Veterans of the war were also rewarded with parcels of land. In cases where the new land owners were unwilling or unable to deliver the required level of Protestant population, the king turned in 1607 to the powerful trade guilds of the City of London. They had the manpower, the wealth and (perhaps most importantly) the skills required to sustain the venture; but they had grave reservations about getting involved. One worshipful company recorded in its minutes that “it would be very foolish to entermeddle in this busynesse, for it will be exceedingly chargeable.” 

The arms of The Honourable The Irish Society, formed in 1613 and still active today

James overcame their lack of enthusiasm with the threat of fines and imprisonment. The companies fell into groups headed by one of the twelve “Great Companies”, all under the umbrella of a sub-committee of the Corporation of London which came to be called The Honourable The Irish Society. Each of the twelve was allocated an area of Ulster, on which they must build a castle, villages and churches, all ruled by English law, customs and religion, using the English language.

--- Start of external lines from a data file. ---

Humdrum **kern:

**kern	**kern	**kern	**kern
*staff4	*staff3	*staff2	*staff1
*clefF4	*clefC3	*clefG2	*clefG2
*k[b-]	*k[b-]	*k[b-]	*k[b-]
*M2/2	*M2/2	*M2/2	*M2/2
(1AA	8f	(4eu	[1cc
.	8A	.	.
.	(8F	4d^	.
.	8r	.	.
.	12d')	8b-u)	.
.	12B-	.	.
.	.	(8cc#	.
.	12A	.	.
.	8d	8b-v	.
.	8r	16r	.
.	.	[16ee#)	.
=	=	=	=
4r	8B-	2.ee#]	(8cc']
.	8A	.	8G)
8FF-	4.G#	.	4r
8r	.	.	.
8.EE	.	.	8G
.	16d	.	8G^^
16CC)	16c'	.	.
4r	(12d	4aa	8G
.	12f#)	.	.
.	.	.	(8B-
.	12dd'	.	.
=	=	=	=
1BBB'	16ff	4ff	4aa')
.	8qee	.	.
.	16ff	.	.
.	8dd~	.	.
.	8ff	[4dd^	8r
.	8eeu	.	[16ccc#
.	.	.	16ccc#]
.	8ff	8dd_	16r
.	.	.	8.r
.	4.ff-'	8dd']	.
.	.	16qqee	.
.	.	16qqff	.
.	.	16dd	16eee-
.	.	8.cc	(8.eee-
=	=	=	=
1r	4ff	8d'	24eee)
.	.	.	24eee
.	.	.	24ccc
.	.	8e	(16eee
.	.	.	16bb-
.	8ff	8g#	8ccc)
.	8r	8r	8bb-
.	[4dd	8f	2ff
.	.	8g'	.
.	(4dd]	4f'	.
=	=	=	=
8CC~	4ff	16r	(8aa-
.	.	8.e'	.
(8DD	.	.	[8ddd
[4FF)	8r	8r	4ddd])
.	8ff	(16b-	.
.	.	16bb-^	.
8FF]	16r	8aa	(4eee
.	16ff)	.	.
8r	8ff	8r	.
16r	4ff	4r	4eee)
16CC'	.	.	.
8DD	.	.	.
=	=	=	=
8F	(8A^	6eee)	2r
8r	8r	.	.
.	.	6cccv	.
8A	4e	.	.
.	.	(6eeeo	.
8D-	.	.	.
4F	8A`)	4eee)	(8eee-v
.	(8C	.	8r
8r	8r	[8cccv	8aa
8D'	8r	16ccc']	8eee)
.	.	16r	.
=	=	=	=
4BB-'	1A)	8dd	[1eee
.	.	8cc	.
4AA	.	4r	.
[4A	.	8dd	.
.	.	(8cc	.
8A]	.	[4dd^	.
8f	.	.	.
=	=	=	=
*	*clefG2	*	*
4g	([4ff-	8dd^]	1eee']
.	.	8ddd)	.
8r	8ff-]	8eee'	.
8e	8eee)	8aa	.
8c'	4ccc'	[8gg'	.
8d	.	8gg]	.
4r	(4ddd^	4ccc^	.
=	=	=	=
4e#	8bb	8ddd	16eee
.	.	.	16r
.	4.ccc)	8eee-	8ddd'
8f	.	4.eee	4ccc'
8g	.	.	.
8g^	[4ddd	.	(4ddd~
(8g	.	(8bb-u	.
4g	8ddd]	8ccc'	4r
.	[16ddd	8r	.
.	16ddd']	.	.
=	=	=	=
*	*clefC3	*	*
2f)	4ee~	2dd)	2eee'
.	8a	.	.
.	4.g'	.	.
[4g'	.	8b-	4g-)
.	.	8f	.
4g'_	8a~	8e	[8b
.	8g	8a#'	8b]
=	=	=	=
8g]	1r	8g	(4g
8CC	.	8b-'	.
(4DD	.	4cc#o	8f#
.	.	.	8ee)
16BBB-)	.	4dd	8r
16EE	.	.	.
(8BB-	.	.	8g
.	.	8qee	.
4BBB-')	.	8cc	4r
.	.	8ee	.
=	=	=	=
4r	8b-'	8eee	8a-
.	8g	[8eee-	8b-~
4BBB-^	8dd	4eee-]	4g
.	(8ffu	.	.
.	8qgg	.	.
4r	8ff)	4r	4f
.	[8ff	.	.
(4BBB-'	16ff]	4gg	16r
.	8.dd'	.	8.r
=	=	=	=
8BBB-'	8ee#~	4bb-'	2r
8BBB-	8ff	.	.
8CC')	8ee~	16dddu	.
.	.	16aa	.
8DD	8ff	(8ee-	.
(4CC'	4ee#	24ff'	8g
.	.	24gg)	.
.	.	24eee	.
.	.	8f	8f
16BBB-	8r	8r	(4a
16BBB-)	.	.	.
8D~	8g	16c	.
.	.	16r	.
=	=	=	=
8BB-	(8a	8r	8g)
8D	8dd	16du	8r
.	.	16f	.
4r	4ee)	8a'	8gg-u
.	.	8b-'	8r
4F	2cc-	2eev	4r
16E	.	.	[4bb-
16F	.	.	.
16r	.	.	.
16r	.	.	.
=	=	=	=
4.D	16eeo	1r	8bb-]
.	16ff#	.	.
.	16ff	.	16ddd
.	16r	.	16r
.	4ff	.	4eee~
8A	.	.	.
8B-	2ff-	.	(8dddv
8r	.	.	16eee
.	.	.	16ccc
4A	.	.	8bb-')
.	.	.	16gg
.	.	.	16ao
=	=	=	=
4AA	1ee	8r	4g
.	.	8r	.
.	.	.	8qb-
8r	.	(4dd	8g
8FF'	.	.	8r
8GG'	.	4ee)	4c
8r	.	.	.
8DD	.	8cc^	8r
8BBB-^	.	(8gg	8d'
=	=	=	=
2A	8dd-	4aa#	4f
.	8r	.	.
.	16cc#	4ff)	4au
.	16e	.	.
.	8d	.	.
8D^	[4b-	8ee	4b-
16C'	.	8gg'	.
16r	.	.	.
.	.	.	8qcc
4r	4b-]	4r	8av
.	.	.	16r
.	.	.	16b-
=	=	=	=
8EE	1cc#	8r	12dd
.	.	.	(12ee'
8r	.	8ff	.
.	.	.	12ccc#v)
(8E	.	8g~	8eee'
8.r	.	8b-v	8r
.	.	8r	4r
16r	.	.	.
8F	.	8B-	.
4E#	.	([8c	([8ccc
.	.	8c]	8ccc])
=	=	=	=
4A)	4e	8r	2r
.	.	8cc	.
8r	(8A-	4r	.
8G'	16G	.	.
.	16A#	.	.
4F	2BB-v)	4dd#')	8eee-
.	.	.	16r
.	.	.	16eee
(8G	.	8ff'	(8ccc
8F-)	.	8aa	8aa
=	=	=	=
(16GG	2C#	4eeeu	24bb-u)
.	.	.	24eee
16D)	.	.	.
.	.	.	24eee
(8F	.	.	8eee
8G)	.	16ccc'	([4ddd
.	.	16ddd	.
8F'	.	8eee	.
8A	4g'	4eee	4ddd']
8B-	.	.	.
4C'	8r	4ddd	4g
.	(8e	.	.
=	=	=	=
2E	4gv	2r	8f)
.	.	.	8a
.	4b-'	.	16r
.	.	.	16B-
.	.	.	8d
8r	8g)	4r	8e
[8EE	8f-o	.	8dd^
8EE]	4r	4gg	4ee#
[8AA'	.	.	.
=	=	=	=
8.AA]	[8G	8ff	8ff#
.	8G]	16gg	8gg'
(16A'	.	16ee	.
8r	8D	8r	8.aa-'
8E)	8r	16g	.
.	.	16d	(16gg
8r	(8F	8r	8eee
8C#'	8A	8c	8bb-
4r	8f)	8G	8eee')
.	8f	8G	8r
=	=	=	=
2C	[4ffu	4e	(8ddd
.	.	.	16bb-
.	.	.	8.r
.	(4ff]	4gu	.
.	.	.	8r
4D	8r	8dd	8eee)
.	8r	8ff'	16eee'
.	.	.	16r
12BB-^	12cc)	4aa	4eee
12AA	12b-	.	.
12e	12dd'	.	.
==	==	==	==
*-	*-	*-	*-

The Clothworkers for example, (whose group included butchers, bakers, bow- and arrow-makers, upholsterers and merchant tailors), were given the area around Killowen on the west bank of the River Bann. They faced the site on the east bank on which the Irish Society now began to plan and build the fortified town of Coleraine. Paul Brasier arrived in Ireland in 1611, the first of his family to do so. Although I don’t know which company brought him, he was an alderman of Coleraine by July 1639, when he and a business partner John Hatton were renewing the lease of a tannery in the town. 

Coleraine, 1611

Paul seems to have been a prominent and successful citizen by then. In September that year he was one of five members of a consortium allowed by the King’s Commissioners to build a new wharf for the town. As further proof of the Brasiers’ status in the new colony, Paul’s son (also Paul) married Sarah Beresford, a granddaughter of Tristram Beresford, the man appointed by the Corporation of London to manage the Ulster Plantation. Sarah's father was Sir Tristram Beresford, Baronet. Talk about connections in high places.